Saturday, 2 March 2013

Iran Feature: The Fear in the Corridors of Evin Prison (Theodoulou)

Michael Theodoulou writes for The National:

From grim experience, Maziar Bahari knows the fear that is probably gripping eight Iranian journalists who were arrested late last month and taken to Tehran's notorious Evin prison.

Mr Bahari was among the approximately 100 journalists detained in June 2009 during the tumult following president Mahmoud Ahmadinejad's disputed re-election.

The latest crackdown on reporters affiliated with reformist news outlets appears to be aimed at muzzling dissenting or independent voices, and suggests that as Iran gears up for its next presidential election in June, the regime's fears of unrest are escalating.

"My guess is they're all in solitary confinement," said Mr Bahari, an Iranian-Canadian journalist and filmmaker who spent 118 days in Evin, all but 11 of them alone in a small cell.

He suspects that they will be under extraordinary pressure, as he was, to confess that they were part of a western conspiracy to undermine the Islamic republic.

He says that he was beaten, slapped and kicked. As bad as that sounds, it was not the worst abuse he suffered.

"Solitary confinement leaves you with a feeling of utter despair and loneliness. It's the worst kind of torture," said Mr Bahari, 45.

"You don't know who's in charge of your life or what's going to happen to you. But you do know that you're in the hands of a government that has no respect for the law," Mr Bahari added. "And, of course, you know Evin's reputation."

The prison is located in a relatively affluent north Tehran suburb against the backdrop of the snow-covered Alborz mountains. Its picturesque setting belies its place in the dark corner of the Iranian psyche....


Given the secrecy that shrouds Evin, human rights organisations cannot say exactly how many prisoners are held there. But one well-connected former political prisoner, who asked not to be identified, puts the number at about 6,000.

"Of these, about 300 to 400 are political prisoners, including between 30 and 50 women," the man said.

With dark humour, Iranians have dubbed the prison "Evin University" because most of its political prisoners are very well-educated.

Several Evin "alumni", like Mr Bahari, a former reporter for Newsweek magazine, have written harrowing accounts on their time there.

"The average level of education in Ward 209 [where political prisoners are held] is a master's degree," said Omid Memarian, an Iranian journalist and rights activist now based in New York.

He spent two weeks in Evin prison in 2004 after being forced to confess to false charges that he acted against national security.

Ward 209, named after its telephone extension number, is operated by Iran's Ministry of Intelligence, which is leading the latest crackdown on journalists.

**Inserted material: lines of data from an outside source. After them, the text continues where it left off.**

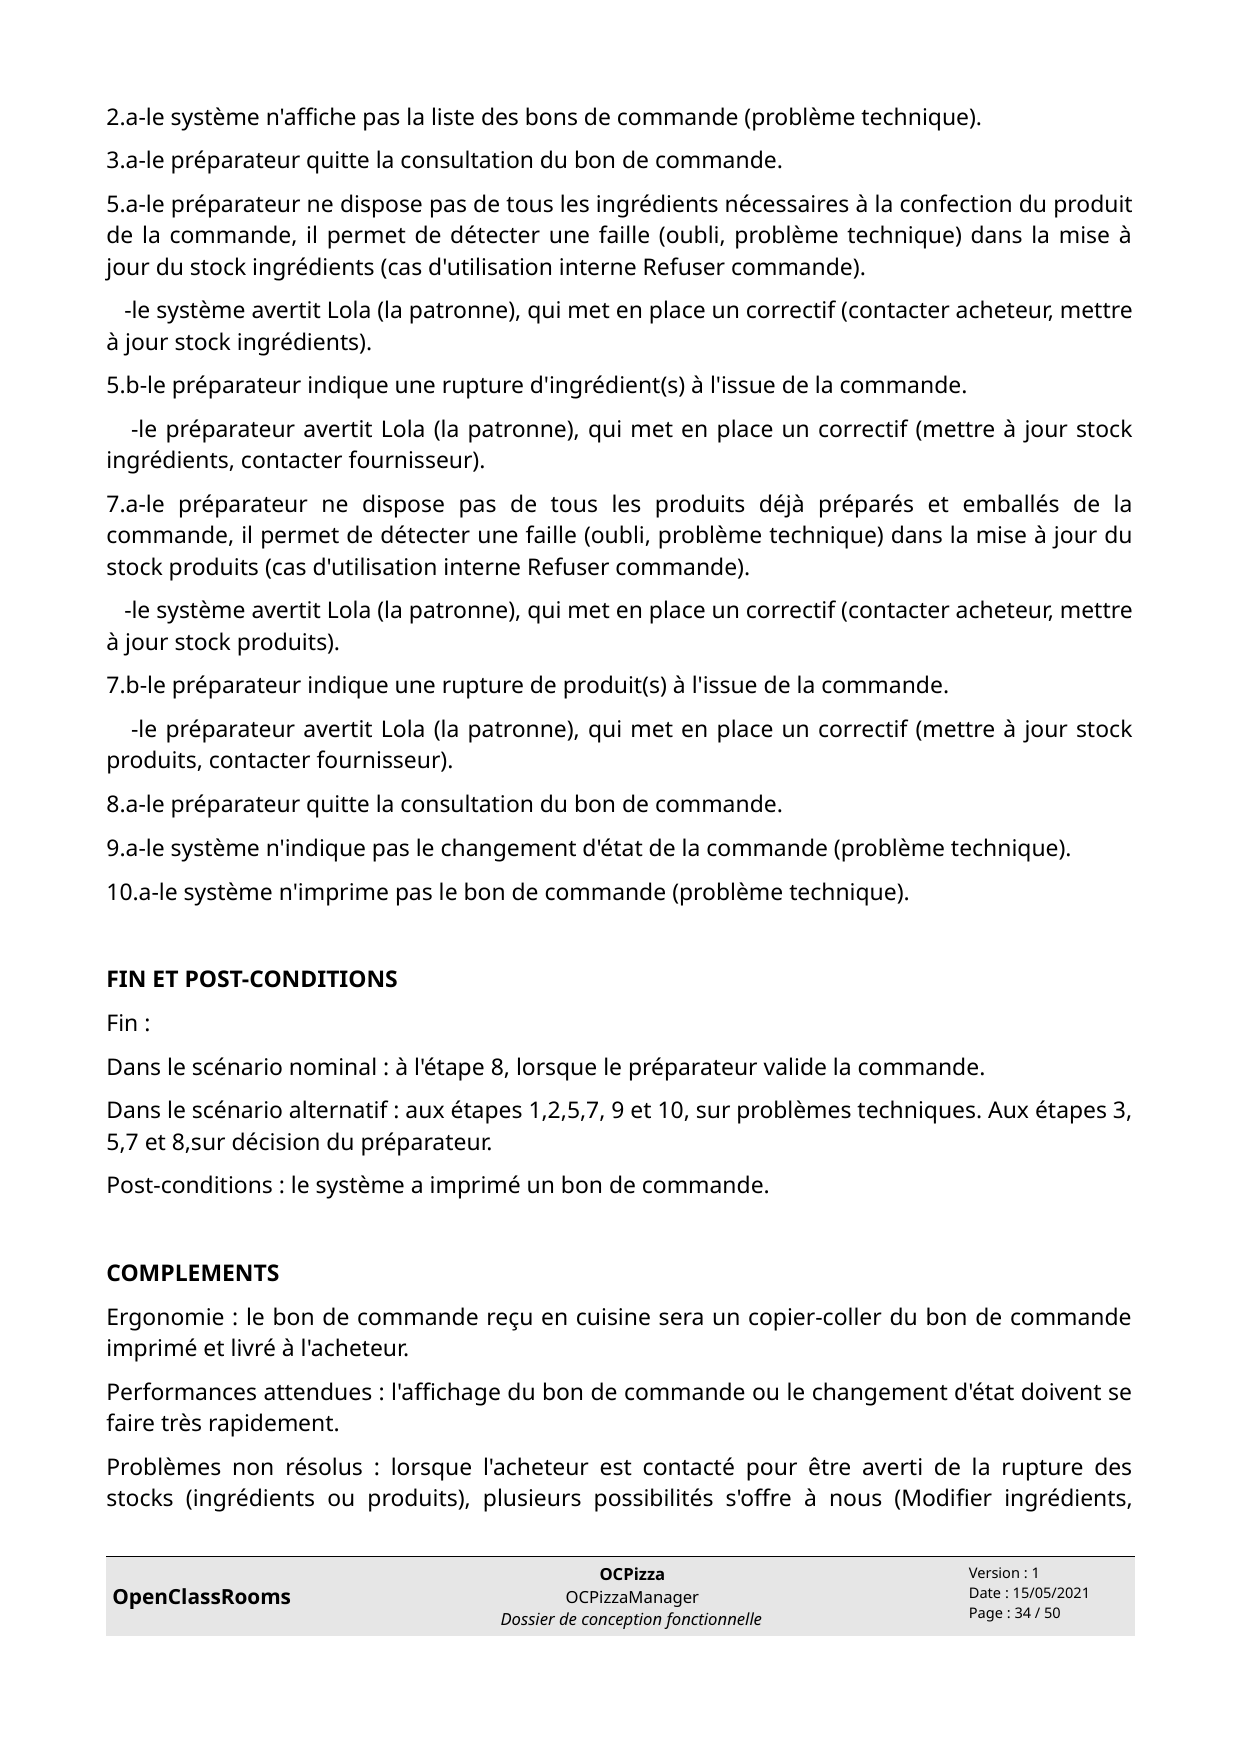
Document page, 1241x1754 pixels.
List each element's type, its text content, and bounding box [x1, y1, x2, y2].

text 3.a-le préparateur quitte la consultation du bon de commande. [106, 144, 1134, 175]
text Post-conditions : le système a imprimé un bon de commande. [106, 1169, 1134, 1200]
text 10.a-le système n'imprime pas le bon de commande (problème technique). [106, 875, 1134, 907]
text Dans le scénario alternatif : aux étapes 1,2,5,7, 9 et 10, sur problèmes techniques. Aux étapes 3, 5,7 et 8,sur décision du préparateur. [106, 1094, 1134, 1157]
text 7.a-le préparateur ne dispose pas de tous les produits déjà préparés et emballés de la commande, il permet de détecter une faille (oubli, problème technique) dans la mise à jour du stock produits (cas d'utilisation interne Refuser commande). [106, 488, 1134, 582]
text Dans le scénario nominal : à l'étape 8, lorsque le préparateur valide la commande. [106, 1050, 1134, 1082]
text 5.b-le préparateur indique une rupture d'ingrédient(s) à l'issue de la commande. [106, 369, 1134, 400]
text 8.a-le préparateur quitte la consultation du bon de commande. [106, 788, 1134, 819]
text -le préparateur avertit Lola (la patronne), qui met en place un correctif (mettre à jour stock produits, contacter fournisseur). [106, 713, 1134, 775]
text Problèmes non résolus : lorsque l'acheteur est contacté pour être averti de la rupture des stocks (ingrédients ou produits), plusieurs possibilités s'offre à nous (Modifier ingrédients, [106, 1450, 1134, 1513]
text Fin : [106, 1007, 1134, 1038]
text FIN ET POST-CONDITIONS [106, 963, 1134, 994]
text 5.a-le préparateur ne dispose pas de tous les ingrédients nécessaires à la confection du produit de la commande, il permet de détecter une faille (oubli, problème technique) dans la mise à jour du stock ingrédients (cas d'utilisation interne Refuser commande). [106, 188, 1134, 282]
text -le système avertit Lola (la patronne), qui met en place un correctif (contacter acheteur, mettre à jour stock produits). [106, 594, 1134, 657]
text COMPLEMENTS [106, 1257, 1134, 1288]
text 9.a-le système n'indique pas le changement d'état de la commande (problème technique). [106, 832, 1134, 863]
text 2.a-le système n'affiche pas la liste des bons de commande (problème technique). [106, 100, 1134, 132]
text Ergonomie : le bon de commande reçu en cuisine sera un copier-coller du bon de commande imprimé et livré à l'acheteur. [106, 1300, 1134, 1363]
text -le préparateur avertit Lola (la patronne), qui met en place un correctif (mettre à jour stock ingrédients, contacter fournisseur). [106, 413, 1134, 475]
text Performances attendues : l'affichage du bon de commande ou le changement d'état doivent se faire très rapidement. [106, 1375, 1134, 1438]
text 7.b-le préparateur indique une rupture de produit(s) à l'issue de la commande. [106, 669, 1134, 700]
text -le système avertit Lola (la patronne), qui met en place un correctif (contacter acheteur, mettre à jour stock ingrédients). [106, 294, 1134, 357]
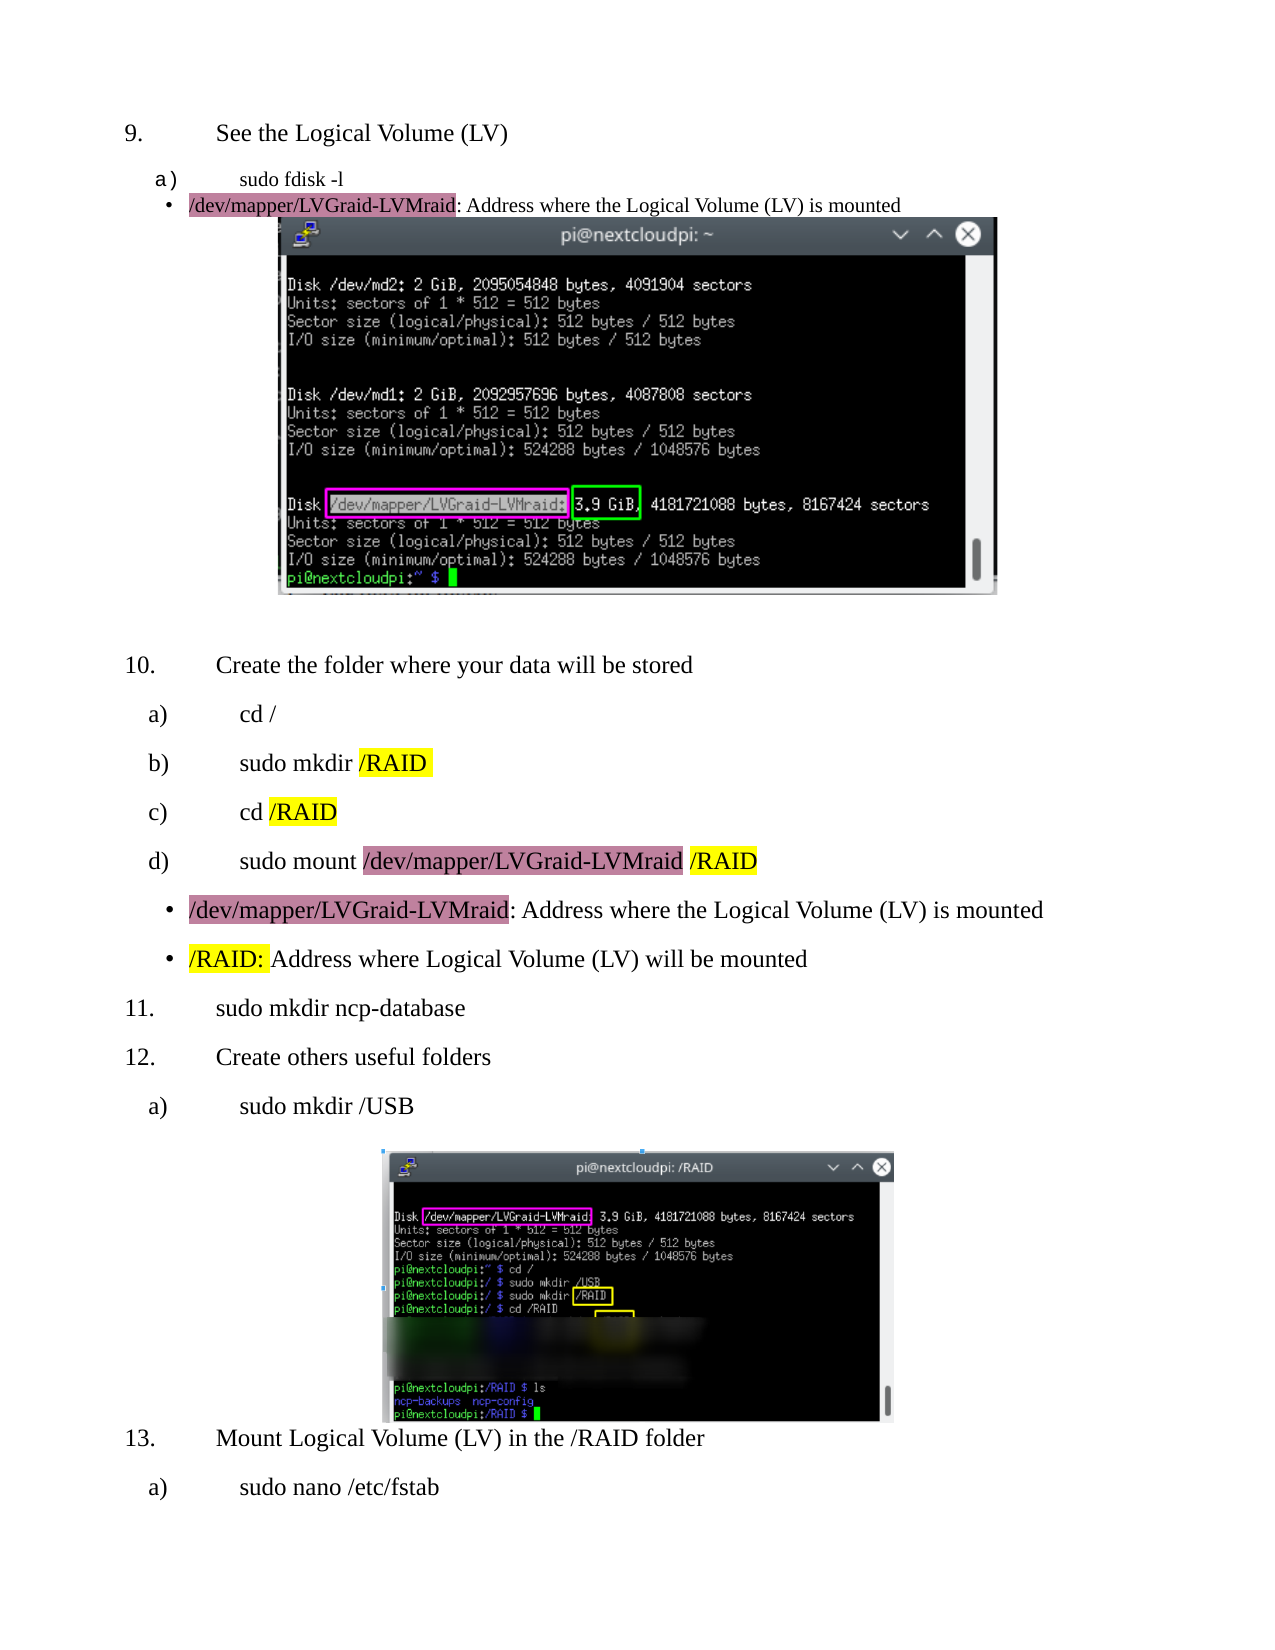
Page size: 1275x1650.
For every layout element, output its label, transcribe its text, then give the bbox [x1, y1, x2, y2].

Most of the ward's inmates are held in solitary confinement. The average cell there measures 2.2 metres by 1.7 metres and is equipped with a small washbasin but no toilet or bed, another former inmate said.

"One of the most serious problems in 209 and 240 is that the lights are on 24/7, so you can't sleep for more than three or four hours at a time," he said. "And you are blindfolded whenever you leave your cell."

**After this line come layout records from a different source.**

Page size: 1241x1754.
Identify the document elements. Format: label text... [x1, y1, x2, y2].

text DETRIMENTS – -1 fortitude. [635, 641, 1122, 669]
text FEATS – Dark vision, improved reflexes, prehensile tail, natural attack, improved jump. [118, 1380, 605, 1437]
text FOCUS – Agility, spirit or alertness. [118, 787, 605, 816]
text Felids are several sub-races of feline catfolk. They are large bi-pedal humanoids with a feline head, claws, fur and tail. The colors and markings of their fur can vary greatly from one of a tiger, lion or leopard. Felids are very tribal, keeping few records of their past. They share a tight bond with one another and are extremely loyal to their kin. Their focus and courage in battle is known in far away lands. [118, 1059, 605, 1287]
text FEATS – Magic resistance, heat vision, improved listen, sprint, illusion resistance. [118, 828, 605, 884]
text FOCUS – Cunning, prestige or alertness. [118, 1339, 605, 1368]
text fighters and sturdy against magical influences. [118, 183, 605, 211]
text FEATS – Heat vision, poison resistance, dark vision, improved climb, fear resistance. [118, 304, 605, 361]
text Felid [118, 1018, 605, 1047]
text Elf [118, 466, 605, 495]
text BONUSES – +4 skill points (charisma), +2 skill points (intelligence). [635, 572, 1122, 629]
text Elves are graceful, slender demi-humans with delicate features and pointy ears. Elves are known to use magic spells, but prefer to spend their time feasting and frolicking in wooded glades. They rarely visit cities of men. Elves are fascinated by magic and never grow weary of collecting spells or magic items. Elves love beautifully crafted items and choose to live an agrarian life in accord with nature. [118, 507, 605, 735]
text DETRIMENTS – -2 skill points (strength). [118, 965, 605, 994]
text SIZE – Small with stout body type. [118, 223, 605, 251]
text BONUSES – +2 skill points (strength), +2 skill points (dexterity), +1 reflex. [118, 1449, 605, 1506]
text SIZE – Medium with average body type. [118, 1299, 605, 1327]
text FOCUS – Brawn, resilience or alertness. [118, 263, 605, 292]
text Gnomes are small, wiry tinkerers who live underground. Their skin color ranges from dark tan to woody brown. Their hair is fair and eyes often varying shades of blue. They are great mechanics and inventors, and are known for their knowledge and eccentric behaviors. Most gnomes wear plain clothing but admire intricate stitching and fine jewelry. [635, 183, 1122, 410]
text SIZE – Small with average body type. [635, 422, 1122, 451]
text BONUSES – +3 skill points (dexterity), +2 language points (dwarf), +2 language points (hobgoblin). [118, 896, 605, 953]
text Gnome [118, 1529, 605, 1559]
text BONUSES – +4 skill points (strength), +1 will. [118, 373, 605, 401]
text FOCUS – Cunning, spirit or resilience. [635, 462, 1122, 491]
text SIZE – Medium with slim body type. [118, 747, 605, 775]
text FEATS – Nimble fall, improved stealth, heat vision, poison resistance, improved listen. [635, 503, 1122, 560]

Political prisoners still under interrogation are held in both wards. Once convicted and sentenced, most are moved to Ward 350, say rights activists and former prisoners.

This ward has communal cells and is run by prison authorities, rather than employees of the intelligence ministry or members of the Revolutionary Guards.

While no longer in solitary confinement, inmates in Ward 350 complain of other hardships, such as overcrowding, lack of adequate facilities and degrading treatment.

Despite the harsh conditions at Evin, Iranian authorities insist that conditions in the country's prisons meet international standards.

Responding to open letters of complaint smuggled out of Evin, an Iranian parliamentary delegation made a six-hour visit to the prison last month. One of the four MPs concluded conditions in Evin were better than those in US jails.

Another maintained Evin could hardly be called a prison because its facilities were so good.

"From now on, I will call it Hotel Evin," Safar Naeimi said. The quality of food there, he added, was better than he enjoyed at home.

His glowing appraisal drew a tart retort from a leading reformist politician held in Ward 350.

In an open letter, Mohsen Mirdamadi said that if Mr Naeimi was so impressed, he should check into the "hotel" for a stay to acquaint himself "with all its hidden aspects".

Ms Hashemi, the former president's daughter, was blunter.

The "tactless" reports by the parliamentary delegation were a mixture of "lies and delusion", she wrote in an open letter. Mr Naeimi treated the women prisoners he met "with contempt", she added.

As Iran's biggest jail for political prisoners, its very name evokes images of basement interrogation chambers and cramped, one-person cells.

Former inmates say the main problem at Evin is not the facilities, but human rights abuses such as solitary confinement, harsh interrogation tactics, and the denial of phone calls, family visits and access to their lawyers.

Another common complaint is that health care is often insufficient or even deliberately delayed or withheld as a means of pressuring political prisoners.